Do you shake your beans in the trainers beforehand for added depth and character? :classic_laugh:


----------



## ZiggyMarley (Jan 9, 2019)

Blue_Cafe said:


> Do you shake your beans in the trainers beforehand for added depth and character?


 my trainers are as fresh as a daisy!!


----------



## MediumRoastSteam (Jul 7, 2015)

@ZiggyMarley - just Make sure the steam wand is not dripping on the corner or edge of the drip tray. This is one of the gripes I have, the drip tray could've been slightly longer so the steam tip would be inside it and not at the edge of it. That in itself would not have been s problem if there weren't gaps in the corners where the panels are joined, which causes the water to drip onto the base / chassis of the machine under the drip tray. Very annoying indeed!

also, you may want to remove that "lock" sticker whist the machine is new, if you want to do that of course.


----------



## ZiggyMarley (Jan 9, 2019)

MediumRoastSteam said:


> @ZiggyMarley - just Make sure the steam wand is not dripping on the corner or edge of the drip tray. This is one of the gripes I have, the drip tray could've been slightly longer so the steam tip would be inside it and not at the edge of it. That in itself would not have been s problem if there weren't gaps in the corners where the panels are joined, which causes the water to drip onto the base / chassis of the machine under the drip tray.

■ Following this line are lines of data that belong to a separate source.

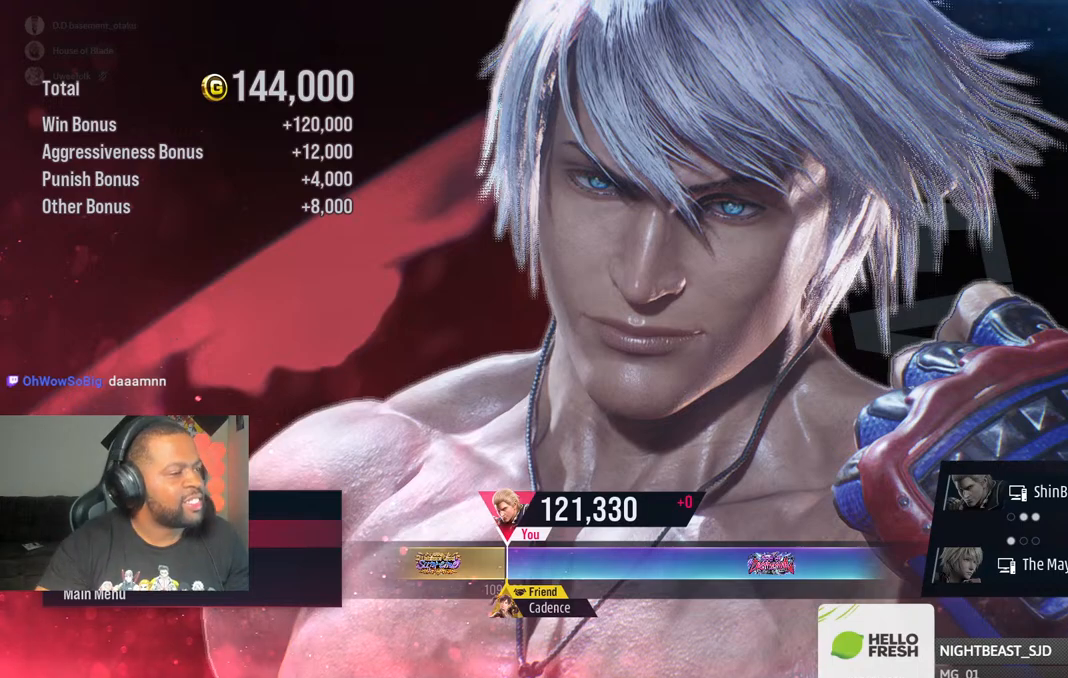
{"buttons": [], "left_stick": "down", "right_stick": "center", "events": []}
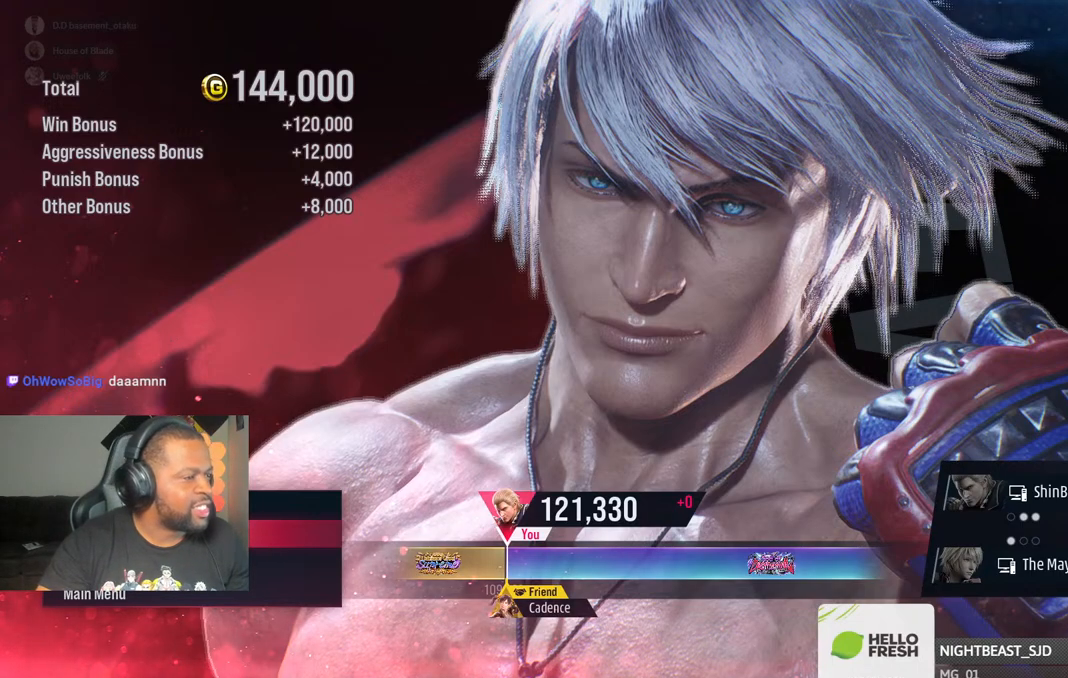
{"buttons": [], "left_stick": "down", "right_stick": "center", "events": []}
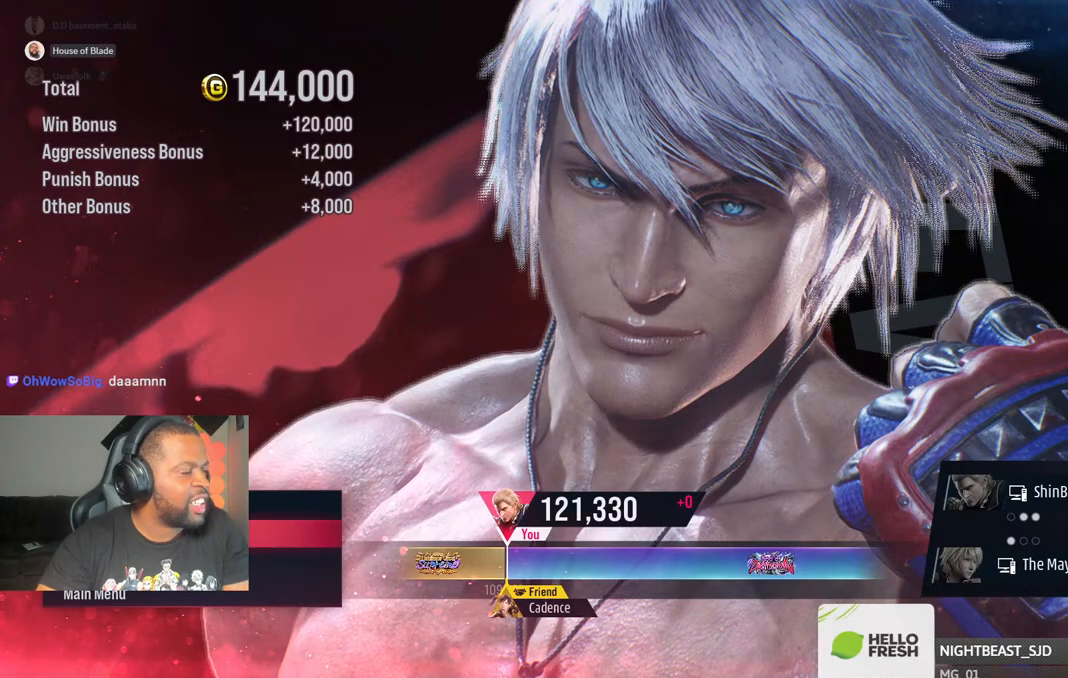
{"buttons": [], "left_stick": "down", "right_stick": "center", "events": []}
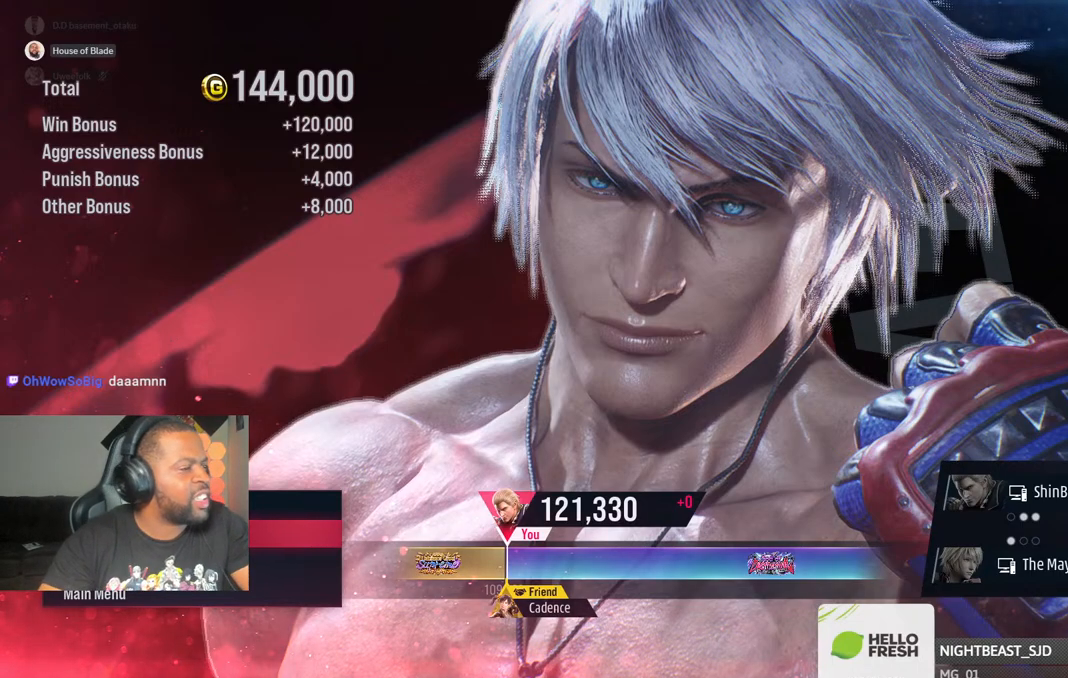
{"buttons": [], "left_stick": "center", "right_stick": "center", "events": [[233, "left_stick", "center"]]}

Very annoying indeed!


 thank you - i'll go and check it now!


----------



## ZiggyMarley (Jan 9, 2019)

MediumRoastSteam said:


> also, you may want to remove that "lock" sticker whist the machine is new, if you want to do that of course.


 that'll remain as an aid-memoir for the Mrs as she has no mechanical sympathy or awareness


----------



## allyburns (Sep 27, 2020)

Very nice, If my order request to Germany goes okay, I will have a similar setup!



Lelit PL91T Victoria


White Niche Zero (arriving December  )


@ZiggyMarleyHow did you decide between white and black Niche? I agonized over the decision but think white looks classier!

Thanks for sharing your setup, makes me feel good about my choices.


----------



## ZiggyMarley (Jan 9, 2019)

allyburns said:


> ZiggyMarleyHow did you decide between white and black Niche? I agonized over the decision but think white looks classier!


 genuinely- I tossed a coin!


----------



## allyburns (Sep 27, 2020)

ZiggyMarley said:


> genuinely- I tossed a coin!


 Haha, that's one way to do it! I asked a few folk and to my dismay they all said black. What a #firstworldproblem to have! White will match my cups too!


----------